--- DATA Enclosed Below ---

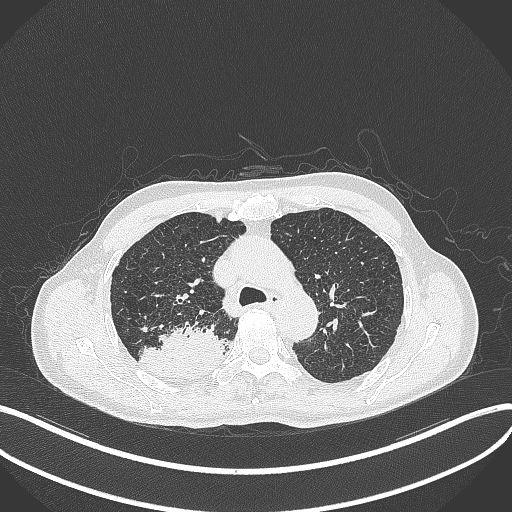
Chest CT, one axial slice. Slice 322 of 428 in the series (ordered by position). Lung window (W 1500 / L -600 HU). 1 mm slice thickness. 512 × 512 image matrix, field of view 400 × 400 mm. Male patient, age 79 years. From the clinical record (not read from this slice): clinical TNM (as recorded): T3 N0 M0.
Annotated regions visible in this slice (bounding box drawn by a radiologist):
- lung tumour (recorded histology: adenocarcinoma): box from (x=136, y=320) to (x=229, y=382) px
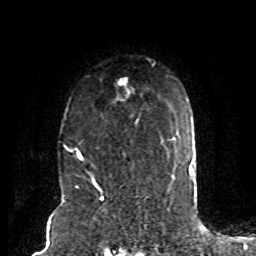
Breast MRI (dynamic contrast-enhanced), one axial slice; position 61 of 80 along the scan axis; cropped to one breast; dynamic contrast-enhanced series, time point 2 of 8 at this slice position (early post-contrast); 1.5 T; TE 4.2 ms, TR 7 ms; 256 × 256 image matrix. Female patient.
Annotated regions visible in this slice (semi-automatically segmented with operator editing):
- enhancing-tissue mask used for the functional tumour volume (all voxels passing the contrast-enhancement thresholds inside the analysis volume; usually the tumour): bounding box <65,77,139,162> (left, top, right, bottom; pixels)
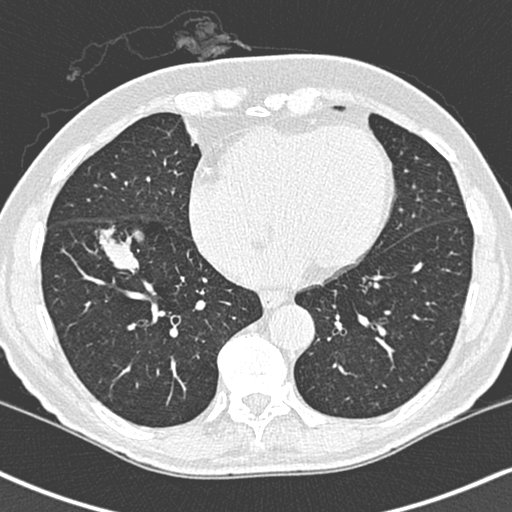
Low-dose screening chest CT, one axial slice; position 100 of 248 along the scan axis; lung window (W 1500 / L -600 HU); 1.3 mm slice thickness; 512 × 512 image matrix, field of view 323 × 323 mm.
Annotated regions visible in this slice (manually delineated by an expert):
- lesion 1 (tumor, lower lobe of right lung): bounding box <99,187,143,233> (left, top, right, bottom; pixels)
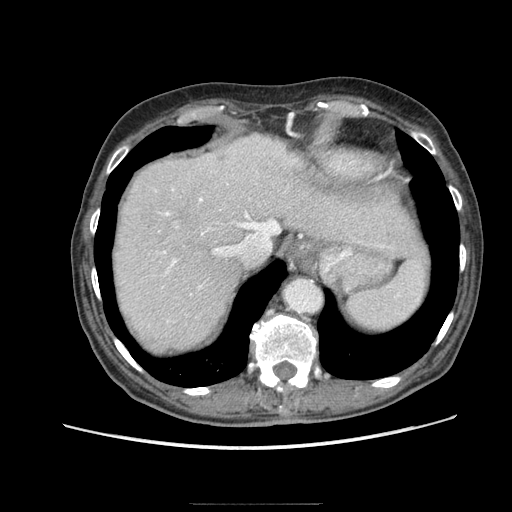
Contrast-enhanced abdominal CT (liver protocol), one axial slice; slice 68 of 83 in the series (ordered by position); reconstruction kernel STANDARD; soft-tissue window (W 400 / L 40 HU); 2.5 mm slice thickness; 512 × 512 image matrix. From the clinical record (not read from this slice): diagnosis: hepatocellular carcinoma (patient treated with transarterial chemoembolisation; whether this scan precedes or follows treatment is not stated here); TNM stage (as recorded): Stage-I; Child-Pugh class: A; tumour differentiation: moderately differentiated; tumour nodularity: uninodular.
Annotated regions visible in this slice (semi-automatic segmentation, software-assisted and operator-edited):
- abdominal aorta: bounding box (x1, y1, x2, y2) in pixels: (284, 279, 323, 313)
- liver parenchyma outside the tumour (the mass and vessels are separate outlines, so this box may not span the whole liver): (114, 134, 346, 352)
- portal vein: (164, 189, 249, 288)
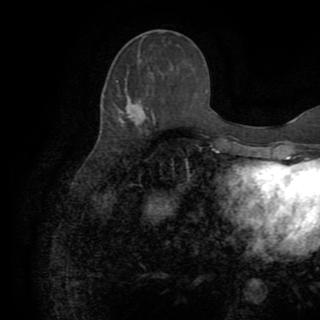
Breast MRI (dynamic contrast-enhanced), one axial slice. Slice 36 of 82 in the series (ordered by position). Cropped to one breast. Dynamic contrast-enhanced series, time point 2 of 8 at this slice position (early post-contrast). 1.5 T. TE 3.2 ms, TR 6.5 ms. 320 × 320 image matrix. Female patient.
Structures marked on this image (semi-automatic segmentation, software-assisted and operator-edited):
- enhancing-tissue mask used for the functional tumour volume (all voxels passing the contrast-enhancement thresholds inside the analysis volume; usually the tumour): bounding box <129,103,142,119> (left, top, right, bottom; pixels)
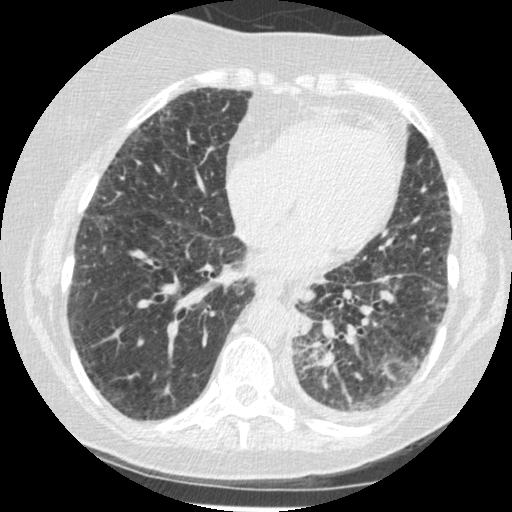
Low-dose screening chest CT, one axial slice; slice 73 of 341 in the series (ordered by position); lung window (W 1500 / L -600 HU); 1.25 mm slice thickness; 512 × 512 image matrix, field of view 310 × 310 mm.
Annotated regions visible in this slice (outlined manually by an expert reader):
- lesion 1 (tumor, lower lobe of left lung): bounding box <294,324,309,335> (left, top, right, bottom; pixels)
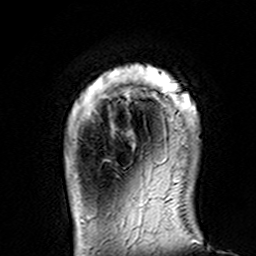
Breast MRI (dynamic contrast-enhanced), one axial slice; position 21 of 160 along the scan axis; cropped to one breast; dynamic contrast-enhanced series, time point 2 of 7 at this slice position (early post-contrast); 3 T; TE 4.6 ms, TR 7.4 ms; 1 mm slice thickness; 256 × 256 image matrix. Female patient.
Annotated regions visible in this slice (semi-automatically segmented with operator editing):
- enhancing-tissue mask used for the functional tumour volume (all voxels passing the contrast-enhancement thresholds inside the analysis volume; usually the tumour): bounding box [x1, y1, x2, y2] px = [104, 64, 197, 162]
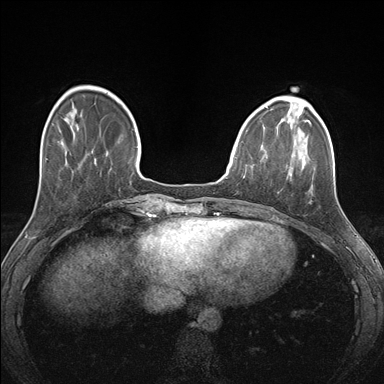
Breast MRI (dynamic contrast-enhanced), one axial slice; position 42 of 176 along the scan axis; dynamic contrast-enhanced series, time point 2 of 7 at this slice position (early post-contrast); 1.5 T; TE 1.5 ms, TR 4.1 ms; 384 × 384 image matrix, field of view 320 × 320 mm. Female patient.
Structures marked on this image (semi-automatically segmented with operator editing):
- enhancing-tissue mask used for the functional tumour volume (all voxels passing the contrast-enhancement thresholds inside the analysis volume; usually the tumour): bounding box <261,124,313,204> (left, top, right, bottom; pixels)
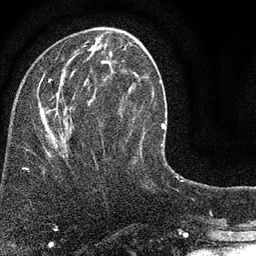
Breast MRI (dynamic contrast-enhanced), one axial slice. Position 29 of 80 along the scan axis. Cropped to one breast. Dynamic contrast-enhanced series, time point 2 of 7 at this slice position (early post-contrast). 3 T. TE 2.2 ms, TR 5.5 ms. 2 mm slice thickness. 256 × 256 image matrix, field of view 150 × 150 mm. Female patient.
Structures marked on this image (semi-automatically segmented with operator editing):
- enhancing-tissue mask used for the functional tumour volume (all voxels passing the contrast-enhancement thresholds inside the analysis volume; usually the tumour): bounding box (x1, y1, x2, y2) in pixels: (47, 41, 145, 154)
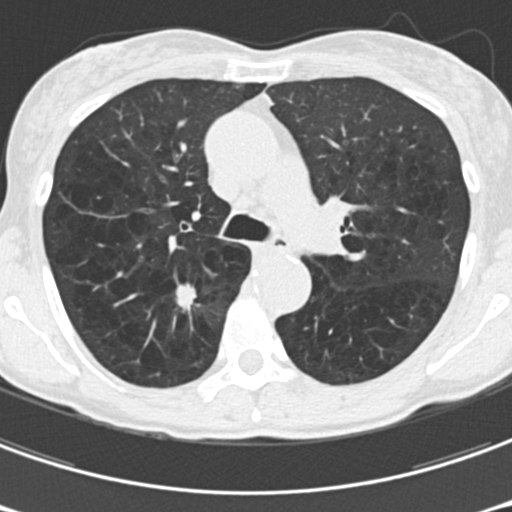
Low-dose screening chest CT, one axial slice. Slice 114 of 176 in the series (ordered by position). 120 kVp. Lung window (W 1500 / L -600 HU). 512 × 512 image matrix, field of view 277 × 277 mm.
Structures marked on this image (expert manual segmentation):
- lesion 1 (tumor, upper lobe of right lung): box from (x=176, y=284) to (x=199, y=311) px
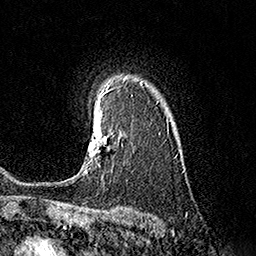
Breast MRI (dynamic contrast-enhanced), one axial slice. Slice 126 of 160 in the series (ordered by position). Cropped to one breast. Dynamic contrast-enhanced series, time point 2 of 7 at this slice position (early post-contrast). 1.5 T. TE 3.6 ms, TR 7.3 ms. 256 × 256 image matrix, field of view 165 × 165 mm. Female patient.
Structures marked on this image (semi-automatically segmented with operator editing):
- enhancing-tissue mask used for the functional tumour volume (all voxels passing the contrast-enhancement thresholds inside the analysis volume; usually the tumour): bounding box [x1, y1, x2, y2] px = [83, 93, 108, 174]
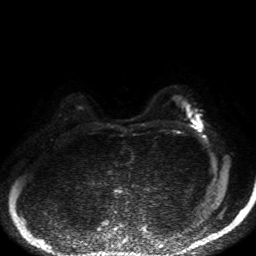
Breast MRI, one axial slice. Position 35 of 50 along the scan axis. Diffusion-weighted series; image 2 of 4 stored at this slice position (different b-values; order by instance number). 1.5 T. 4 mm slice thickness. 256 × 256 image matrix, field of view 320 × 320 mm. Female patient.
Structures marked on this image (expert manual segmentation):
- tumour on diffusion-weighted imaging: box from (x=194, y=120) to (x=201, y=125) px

--- End of Enclosed DATA ---

* _WHAT TO DO_
Copy needed, without pictures: the lines of the listing above from the line containing "Low-dose screening chest CT, one axial slice; position" up to and including the line containing "- abdominal aorta: bounding", set down exactly.

* _RESPONSE TO THE EXERCISE_
Low-dose screening chest CT, one axial slice; position 100 of 248 along the scan axis; lung window (W 1500 / L -600 HU); 1.3 mm slice thickness; 512 × 512 image matrix, field of view 323 × 323 mm.
Annotated regions visible in this slice (manually delineated by an expert):
- lesion 1 (tumor, lower lobe of right lung): bounding box <99,187,143,233> (left, top, right, bottom; pixels)
Contrast-enhanced abdominal CT (liver protocol), one axial slice; slice 68 of 83 in the series (ordered by position); reconstruction kernel STANDARD; soft-tissue window (W 400 / L 40 HU); 2.5 mm slice thickness; 512 × 512 image matrix. From the clinical record (not read from this slice): diagnosis: hepatocellular carcinoma (patient treated with transarterial chemoembolisation; whether this scan precedes or follows treatment is not stated here); TNM stage (as recorded): Stage-I; Child-Pugh class: A; tumour differentiation: moderately differentiated; tumour nodularity: uninodular.
Annotated regions visible in this slice (semi-automatic segmentation, software-assisted and operator-edited):
- abdominal aorta: bounding box (x1, y1, x2, y2) in pixels: (284, 279, 323, 313)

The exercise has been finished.